British journalist, author and biographer (born 1945)

Lady Selina Shirley Hastings (born 5 March 1945) is a British journalist, author and biographer.

== Biography ==
The elder daughter of Francis, 16th Earl of Huntingdon, by his second marriage to Margaret Lane, Hastings was educated at St Hugh's College, Oxford, where she took an MA degree.

Hastings's books include Sir Gawain and the Loathly Lady (1985), Nancy Mitford (1986), The Singing Ringing Tree, The Man Who Wanted to Live Forever (both 1988), The Firebird, Evelyn Waugh (both 1995), Beibl Lliw Y Plant (1998), Rosamond Lehmann (2002) and The Secret Lives of Somerset Maugham (2010). She is a past recipient of the Marsh Biography Award.

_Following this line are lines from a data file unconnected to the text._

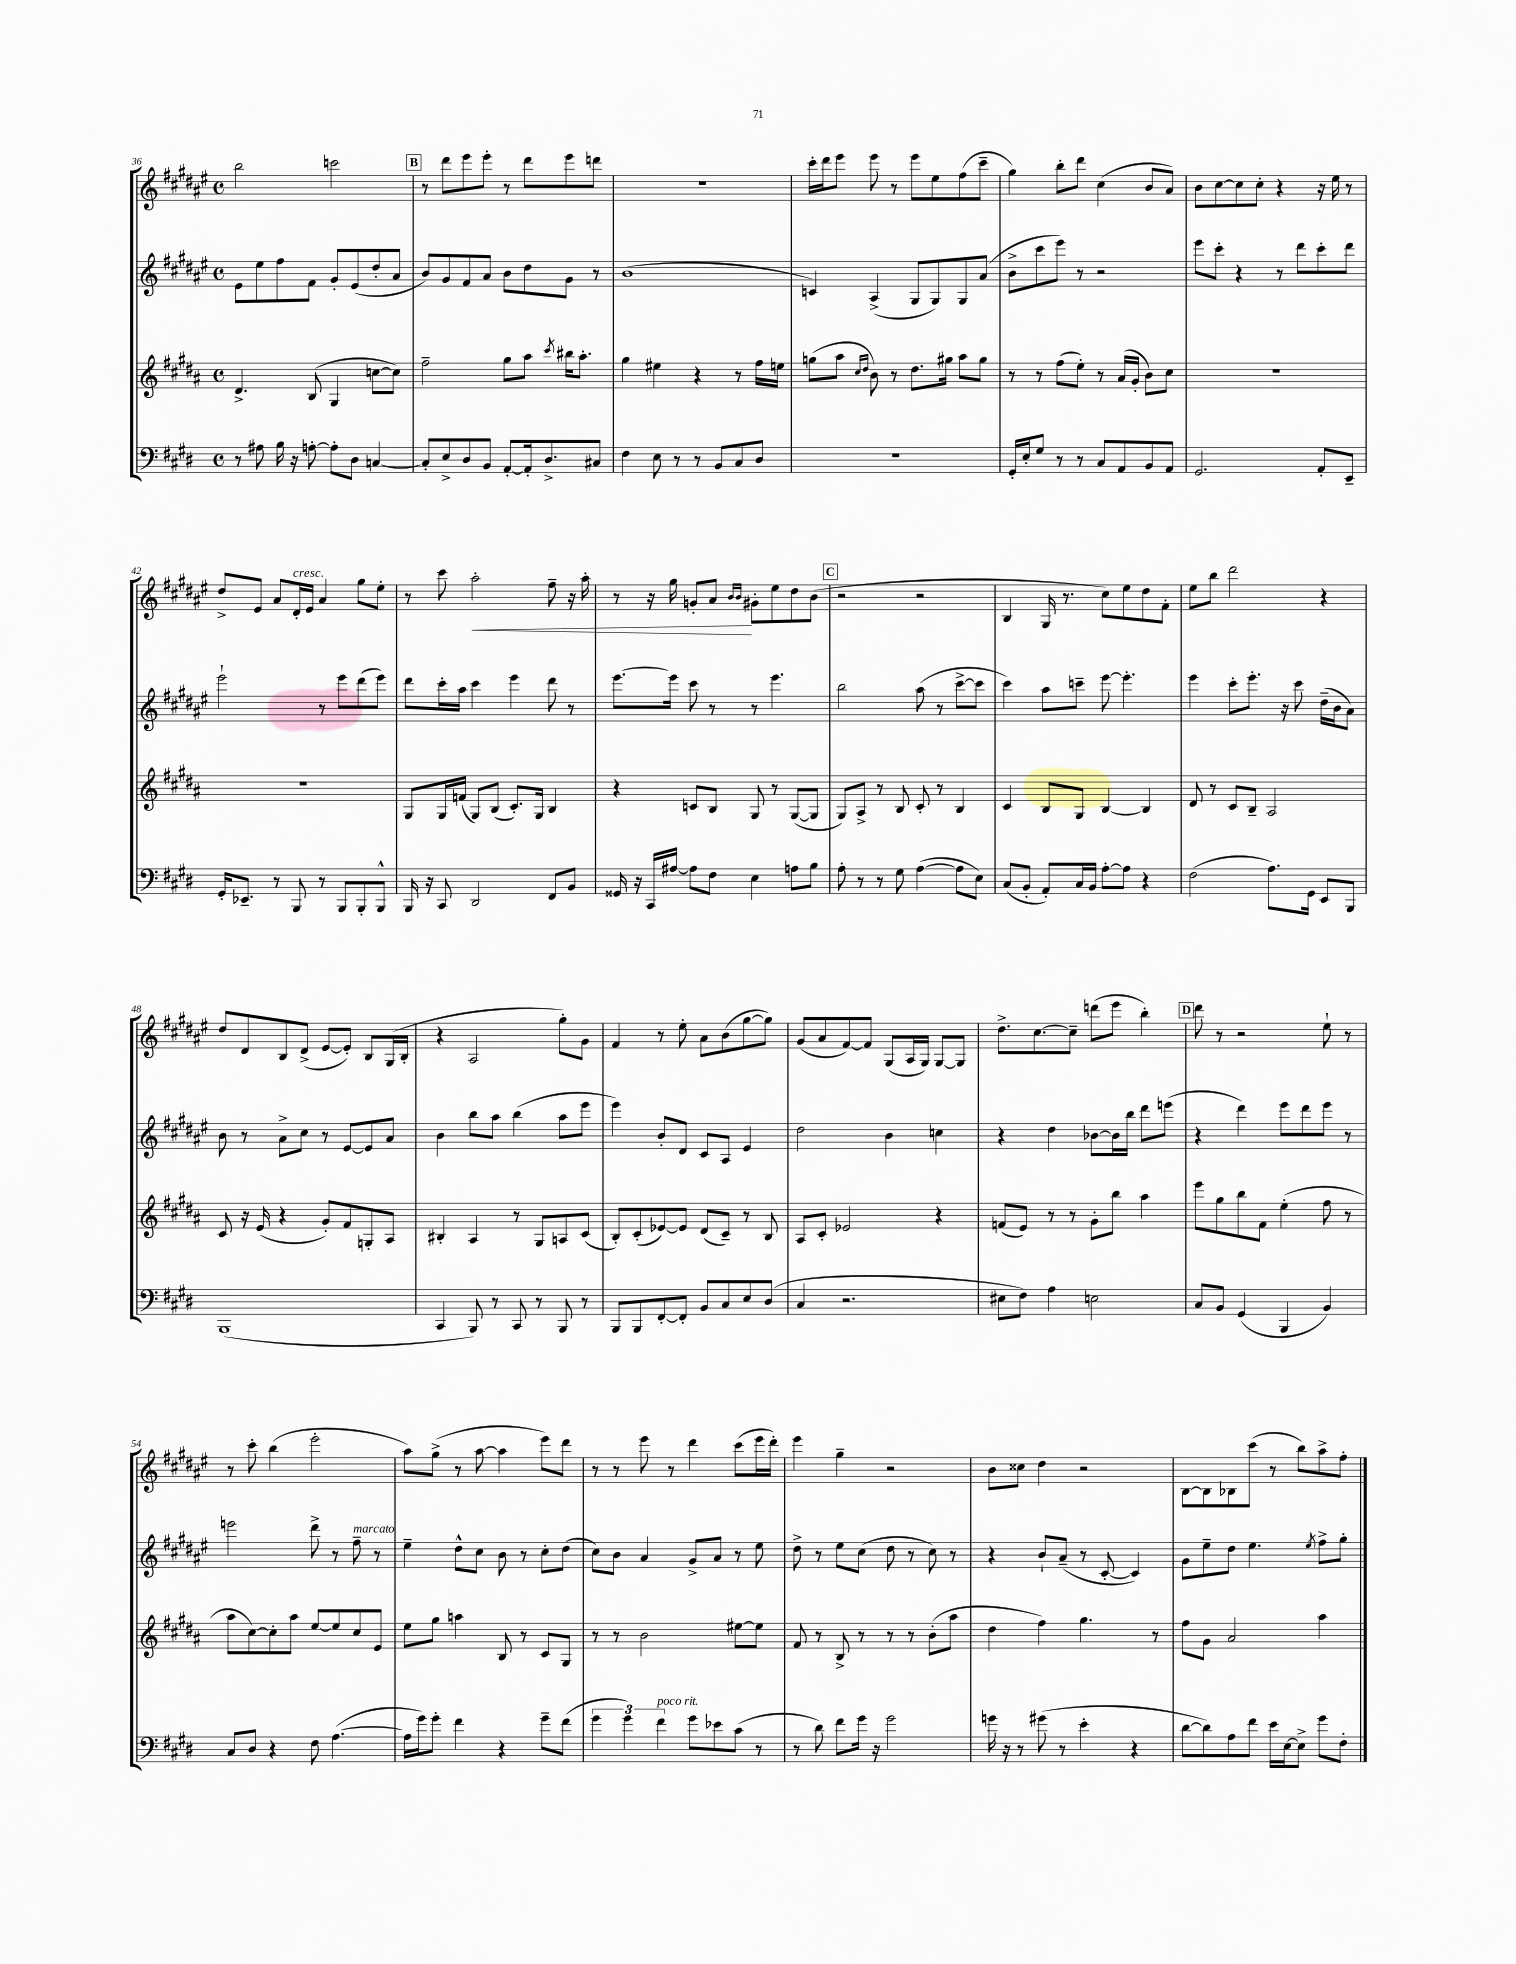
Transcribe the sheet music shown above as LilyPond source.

<<
\new StaffGroup <<
\new Staff = "s0" {
    \clef treble \key fis \major \defaultTimeSignature \time 4/4
    b''2 c'''2 |
    \mark \markup { \box "B" } r8 dis'''8 eis'''8 eis'''8-. r8 dis'''8 eis'''8 d'''8 |
    R1 |
    cis'''16-. dis'''16 eis'''8 eis'''8 r8 eis'''8 eis''8 fis''8( cis'''8-- |
    gis''4) b''8-. dis'''8 cis''4( b'8 ais'8) |
    b'8 cis''8~ cis''8 cis''8-. r4 r16 eis''16 r8 |
    dis''8-> eis'8 ais'8 dis'16-.^\markup { \italic "cresc." } eis'16 ais'4 gis''8 eis''8-. |
    r8 cis'''8 ais''2-.\< fis''8-- r16 ais''16-. |
    r8 r16 gis''16 g'8-. ais'8\! \grace { b'16 b'16 } gis'8-. eis''8 dis''8 b'8( |
    \mark \markup { \box "C" } r2 r2 |
    b4 gis16 r8. cis''8) eis''8 dis''8 fis'8-. |
    eis''8 b''8 dis'''2 r4 |
    dis''8 dis'8 b8 dis'8->( eis'8~ eis'8-.) b8 gis16( b16-. |
    r4 ais2 gis''8-.) gis'8 |
    fis'4 r8 eis''8-. ais'8 b'8( gis''8~ gis''8) |
    gis'8( ais'8 fis'8~) fis'8 gis8( ais16 gis16) gis8~ gis8 |
    dis''8.-> cis''8.~ cis''8-- d'''8( eis'''8 b''4-.) |
    \mark \markup { \box "D" } dis'''8 r8 r2 eis''8-! r8 |
    r8 cis'''8-. b''4( eis'''2-. |
    ais''8) gis''8->( r8 ais''8~ ais''4 eis'''8) dis'''8 |
    r8 r8 eis'''8 r8 dis'''4 cis'''8( eis'''16 dis'''16-.) |
    eis'''4 gis''4-- r2 |
    b'8 cisis''8 dis''4 r2 |
    b8~ b8 bes8 cis'''8( r8 b''8) ais''8-> fis''8-. \bar "|." |
}
\new Staff = "s1" {
    \clef treble \key fis \major \defaultTimeSignature \time 4/4
    eis'8 eis''8 fis''8 fis'8 gis'8-. eis'8( dis''8-. ais'8 |
    \mark \markup { \box "B" } b'8) gis'8 fis'8 ais'8 b'8 dis''8 gis'8 r8 |
    b'1( |
    c'4) ais4->( gis8 gis8) gis8 ais'8( |
    b'8-> cis'''8 eis'''8) r8 r2 |
    eis'''8 cis'''8-. r4 r8 dis'''8 cis'''8-. dis'''8 |
    eis'''2-! r8 eis'''8 dis'''8( eis'''8) |
    dis'''8 cis'''16-. ais''16 cis'''4 eis'''4 dis'''8 r8 |
    eis'''8.~ eis'''16 cis'''8 r8 r8 eis'''4. |
    \mark \markup { \box "C" } b''2 ais''8( r8 cis'''8~-> cis'''8 |
    cis'''4) ais''8 c'''8-- eis'''8~ eis'''4.-. |
    eis'''4 cis'''8-. eis'''8.-. r16 cis'''8 dis''16--( b'16 ais'8) |
    b'8 r8 ais'8-> cis''8 r8 eis'8~ eis'8 ais'8 |
    b'4 b''8 ais''8 b''4( ais''8 eis'''8 |
    eis'''4) b'8-. dis'8 cis'8 ais8 eis'4 |
    dis''2 b'4 c''4 |
    r4 dis''4 bes'8~ bes'16 b''16 dis'''8 e'''8( |
    \mark \markup { \box "D" } r4 dis'''4) eis'''8 dis'''8 eis'''8 r8 |
    e'''2 dis'''8-> r8 fis''8--^\markup { \italic "marcato" } r8 |
    eis''4-- dis''8-^ cis''8 b'8 r8 cis''8-. dis''8( |
    cis''8) b'8 ais'4 gis'8-> ais'8 r8 eis''8 |
    dis''8-> r8 eis''8 cis''8( dis''8 r8 cis''8) r8 |
    r4 b'8-! ais'8--( r8 cis'8~-. cis'4) |
    gis'8 eis''8-- dis''8 eis''4. \acciaccatura { eis''8 } fis''8-> gis''8-. \bar "|." |
}
\new Staff = "s2" {
    \clef treble \key b \major \defaultTimeSignature \time 4/4
    dis'4.-> b8( gis4 c''8~ c''8) |
    \mark \markup { \box "B" } fis''2-- gis''8 ais''8 \acciaccatura { cis'''8 } bis''16 ais''8.-. |
    gis''4 eis''4 r4 r8 fis''16 e''16 |
    g''8( ais''8 \grace { cis''16 dis''16 } b'8) r8 dis''8. gis''16 ais''8 gis''8 |
    r8 r8 fis''8( e''8-.) r8 ais'16( gis'16-. b'8) cis''8 |
    R1 |
    R1 |
    gis8 gis16 f'16( gis8) b8( cis'8.-.) gis16 b4 |
    r4 c'8 b8 gis8 r8 gis8~( gis8 |
    \mark \markup { \box "C" } gis8) ais8-> r8 b8 cis'8-. r8 b4 |
    cis'4 b8 gis8 b4~ b4 |
    dis'8 r8 cis'8 b8-- ais2 |
    cis'8 r16 e'16( r4 gis'8-.) fis'8 g8-. ais8 |
    bis4-. ais4 r8 gis8 a8 cis'8( |
    b8-.) cis'8-.( ees'8~) ees'8 dis'8( cis'8--) r8 b8 |
    ais8 cis'8-. ees'2 r4 |
    f'8( e'8) r8 r8 gis'8-. b''8 ais''4 |
    \mark \markup { \box "D" } e'''8 gis''8 b''8 fis'8 e''4-.( fis''8 r8 |
    ais''8 cis''8~) cis''8-. ais''8 e''8~ e''8 cis''8 e'8 |
    e''8 gis''8 a''4 b8 r8 cis'8 gis8 |
    r8 r8 b'2 eis''8~ eis''8 |
    fis'8 r8 b8-> r8 r8 r8 b'8-.( ais''8 |
    dis''4 fis''4) gis''4. r8 |
    fis''8 gis'8 ais'2 ais''4 \bar "|." |
}
\new Staff = "s3" {
    \clef bass \key e \major \defaultTimeSignature \time 4/4
    r8 ais8 b16 r16 a8~-. a8-. dis8 c4~ |
    \mark \markup { \box "B" } c8-. e8-> dis8 b,8 a,8~-. a,16-. dis8.-> cis8 |
    fis4 e8 r8 r8 b,8 cis8 dis8 |
    R1 |
    gis,16-. e16-. gis8 r8 r8 cis8 a,8 b,8 a,8 |
    gis,2. a,8-. e,8-- |
    gis,16-. ees,8.-- r8 b,,8 r8 b,,8 b,,8-. b,,8-^ |
    b,,16 r16 cis,8 dis,2 fis,8 b,8 |
    gisis,16 r16 cis,16 ais16~ ais8 fis8 e4 a8 b8 |
    \mark \markup { \box "C" } a8-. r8 r8 gis8 a4~( a8 e8) |
    cis8( b,8-. a,8-.) cis16 b,16 a8~-. a8 r4 |
    fis2( a8.) gis,16 e,8 b,,8 |
    b,,1( |
    cis,4 b,,8) r8 cis,8 r8 b,,8 r8 |
    b,,8 b,,8 fis,8~-. fis,8-. b,8 cis8 e8 dis8( |
    cis4 r2. |
    eis8 fis8) a4 e2 |
    \mark \markup { \box "D" } cis8 b,8 gis,4( b,,4 b,4) |
    cis8 dis8 r4 fis8 a4.~( |
    a16 gis'16) gis'8-. fis'4 r4 gis'8-- fis'8( |
    \tuplet 3/2 { gis'4 gis'4) fis'4^\markup { \italic "poco rit." } } gis'8 ees'8 cis'8( r8 |
    r8 dis'8) fis'8 gis'16 r16 gis'2 |
    g'16 r16 r8 gis'8( r8 e'4-. r4 |
    dis'8~ dis'8) a8 fis'8 e'16 e16~ e8-> gis'8 fis8-. \bar "|." |
}
>>
>>
\layout { \context { \Score currentBarNumber = #36 } }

Reviewing her book Nancy Mitford for The New York Times, William McBrien questioned Hastings' sparse documentation of some of the facts in the book. He praised the book for its depiction of that historical period.

Hastings was elected a Fellow of the Royal Society of Literature (FRSL) in 1994. Among others she and her sister, Lady Harriet Shackleton, are in remainder to several ancient English baronies, including those of Hastings and Botreaux.